Wars form a central component in "X-Men: Days of Future Past". Yet this latest entry into the X-Men franchise isn't a "war movie" per se. Rather, it's a story about finding peace before the slippery slope of violence takes hold. This resolute sense of morality is just one of the impressive factors at play in this film, which is my latest choice for "Movie of the Week".
The film begins with a prologue, as we get a glimpse at the future. As we find out through Professor X's (Patrick Stewart) narration, a holocaust of sorts has been unleashed on mutants around the world. We see piles of dead bodies, inclusive of mutants and human sympathizers alike. It's all a result of a decision made decades prior, when humans decided to develop robots called Sentinels, which absorb mutant powers in order to exterminate them. In a last-ditch effort to save the mutants from extinction, Professor X devises a plan to send Logan/Wolverine (Hugh Jackman) back in time to change the course of history.
The time travel takes Logan to 1973, during the final days of another losing war - Vietnam. The conflict has taken its toll on humans and mutants alike, with Professor X's Institute for Gifted Youngsters deserted by the large numbers of drafted mutants who perished. The young Charles Xavier is left a broken man, internalizing all the suffering of his fellow mutants, in addition to harboring resentment towards his best friends (Raven Darkholme/Mystique and Erik Lehnsherr/Magneto) who abandoned him. In comes Wolverine to save the day then, hoping to convince this trio (Professor X, Mystique and Magneto) to work together and prevent the events that lead to Mystique's shape-shifting powers being stolen to create the Sentinels.
By setting the plot within the context of the fictional Sentinel war and the controversial Vietnam war, "X-Men: Days of Future Past", immediately shows its intent to reach for grander themes. Just like the future humans (many of whom were persecuted for aiding the mutants) are no better off with the Sentinels, so too did the Vietnam War turn out to be a pointless waste of American lives. The script then links the two, positing the Sentinel program as its own desperate attempt to reinvigorate the human race. As we flash forward to the dystopian future though, the film sends a clear message of the futility of war, forming the foundation for this unexpectedly deep plot.

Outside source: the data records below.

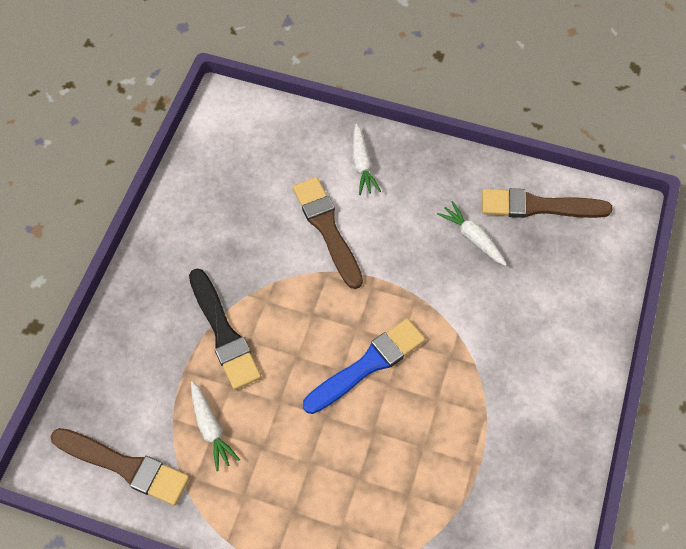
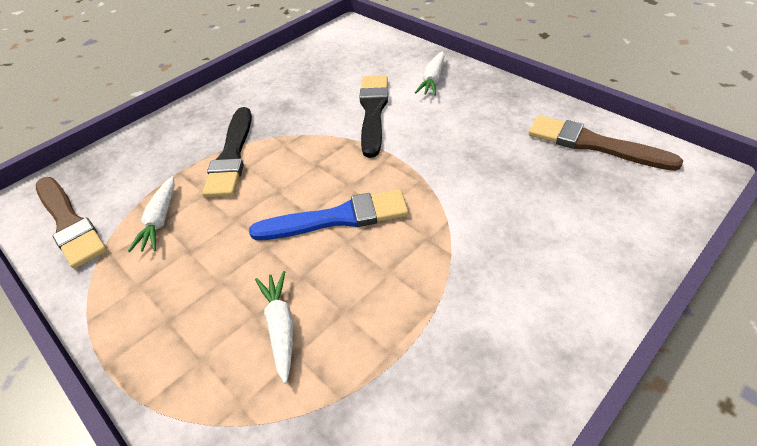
camera: 30 degrees right, 15 degrees down
(327, 228) = (373, 111): brown brush -> black brush
(472, 237) = (508, 150): white carrot -> white carrot (280, 327)

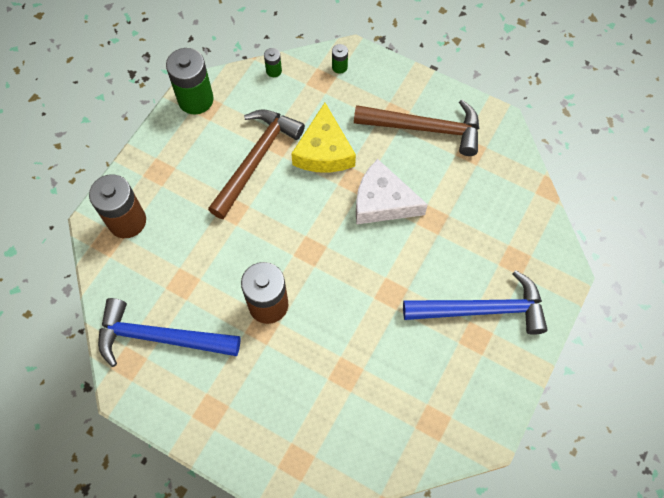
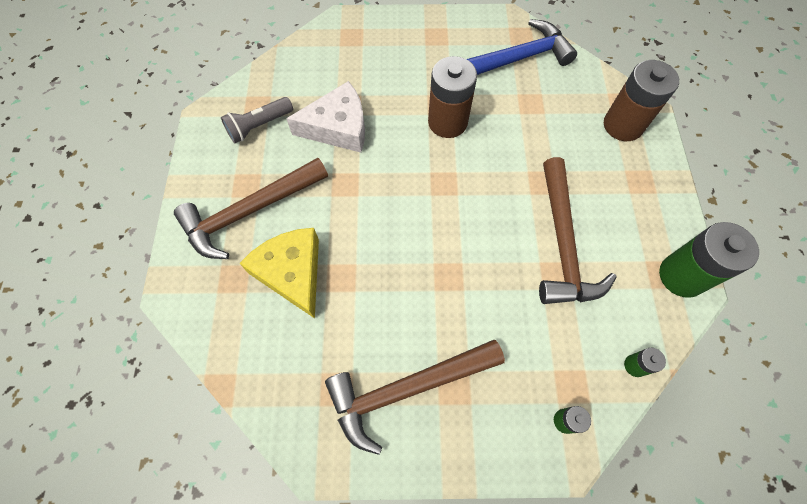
camera: 150 degrees right, 0 degrees up
(324, 151) = (502, 292): yellow cheese -> yellow cheese (292, 273)
(382, 202) = (404, 268): white cheese -> white cheese (338, 127)
(440, 395) = (259, 126): none -> grey flashlight
(482, 310) = (249, 212): blue hammer -> brown hammer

As it turns out, this is the rare superhero film that gives equal weight to the drama and action. In fact, it may even place more emphasis on its dramatic elements. Unlike the much-maligned "Man of Steel" for example, it strongly considers the consequences of aggression. It addresses the moral issues surrounding friendship, forgiveness and revenge through the relatably human interactions between its mutant characters. Indeed, Logan's mission is mainly one of persuasion, as he urges Magneto, Professor X and especially Mystique to foster peace with the humans, even under attack by Bolivar Trask (the scientist behind the Sentinel program). As such, it allows the film's phenomenal cast to shine, portraying their superhuman characters with unusual vulnerability. Of particular note is James McAvoy, giving a tremendously moving portrayal of a lost man who must find his way again.

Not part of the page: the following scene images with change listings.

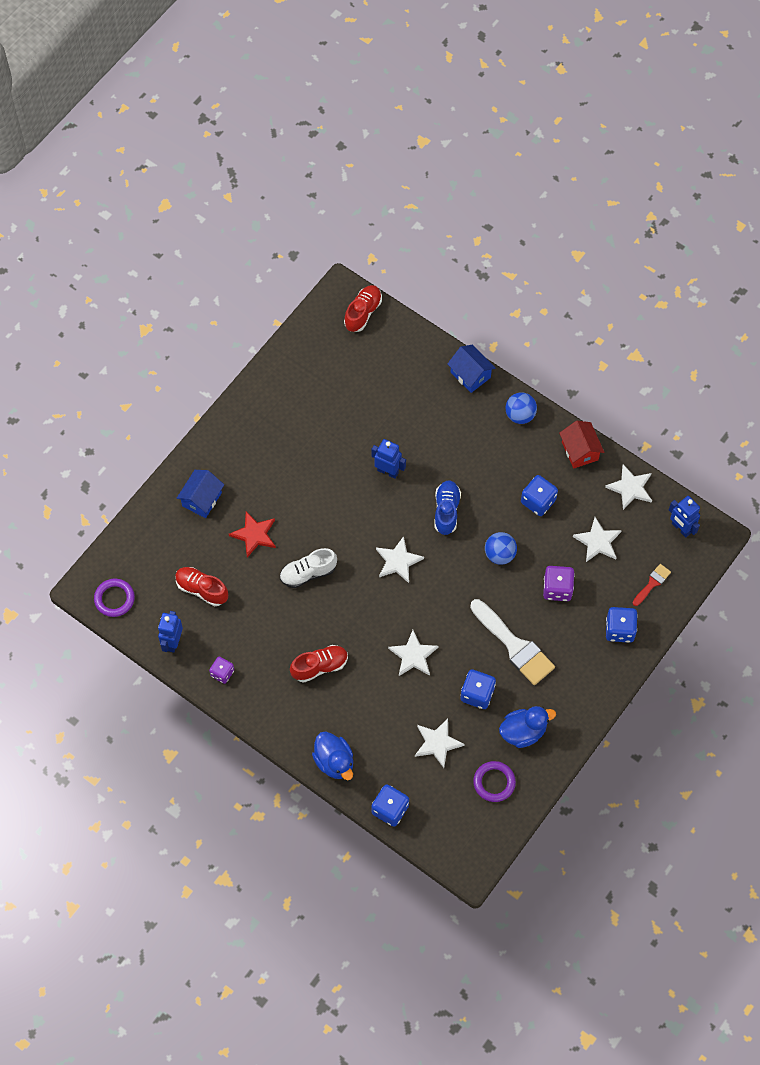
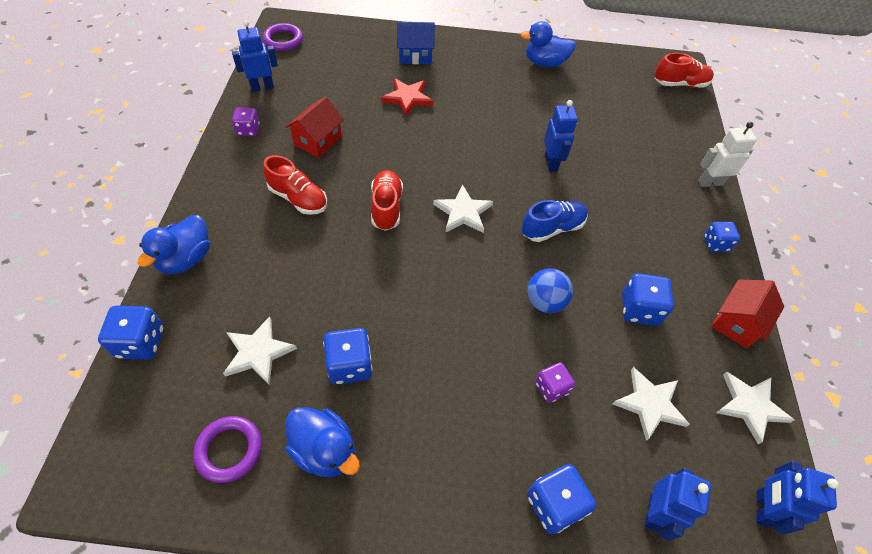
camera: 55 degrees right, 10 degrees down
(202, 589) = (328, 86): red shoe -> red shoe (386, 207)
(265, 626) = (318, 141): none -> red house
(275, 400) = (545, 63): none -> blue duck
(308, 573) = (396, 148): white shoe -> none
(413, 655) = (361, 275): white star -> none
(470, 375) = (710, 182): blue house -> white robot
(514, 646) = (441, 376): white brush -> none
(520, 415) = (715, 243): blue ball -> blue dice
(557, 589) = (551, 388): purple dice -> purple dice, size x0.66
(652, 583) = (654, 513): red brush -> blue robot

This attention to character feeds the action-based thrills too. Specifically, the film wisely acknowledges its extensive cinematic history and trusts that the audience has a pre-existing attachment to the characters. Each setpiece is crafted with a nod to the fans, highlighting the cool powers and distinct personalities of each of the X-Men. The iconography also pays dividends in the heavy tone of the dark future-set scenes, lending genuine gravitas to the idea of mutants in peril. A common criticism of superhero movies is the lack of a true sense of danger and consequences for the protagonists. Well, I can honestly say that in this instance I truly feared for the characters. What's even more impressive is that these emotions were garnered without a bombastic score to force my feelings. It's all due to the film's uniquely character-based design (even the visuals and sound effects aren't showy). The film is therefore unlikely to get any Oscar attention for its technical elements, but that's perfectly fine. It's got the real essentials of a good movie(acting, script, directing), not just superficial blockbuster glitz.

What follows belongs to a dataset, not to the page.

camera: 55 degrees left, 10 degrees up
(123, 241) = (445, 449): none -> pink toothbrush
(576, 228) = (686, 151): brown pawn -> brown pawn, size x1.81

In the end, "X-Men: Days of Future Past" impresses for the ways that it constantly subverts expectations. Instead of building to a triumphant epic showdown, it reaches for a more meaningful, desperate tale of survival. If this is a hint towards an evolution towards more thematically-rich stories in this fantasy-based superhero subgenre (i.e. excluding the inherently "grounded" Dark Knight trilogy), then maybe we can tolerate the endless influx of these movies a little longer.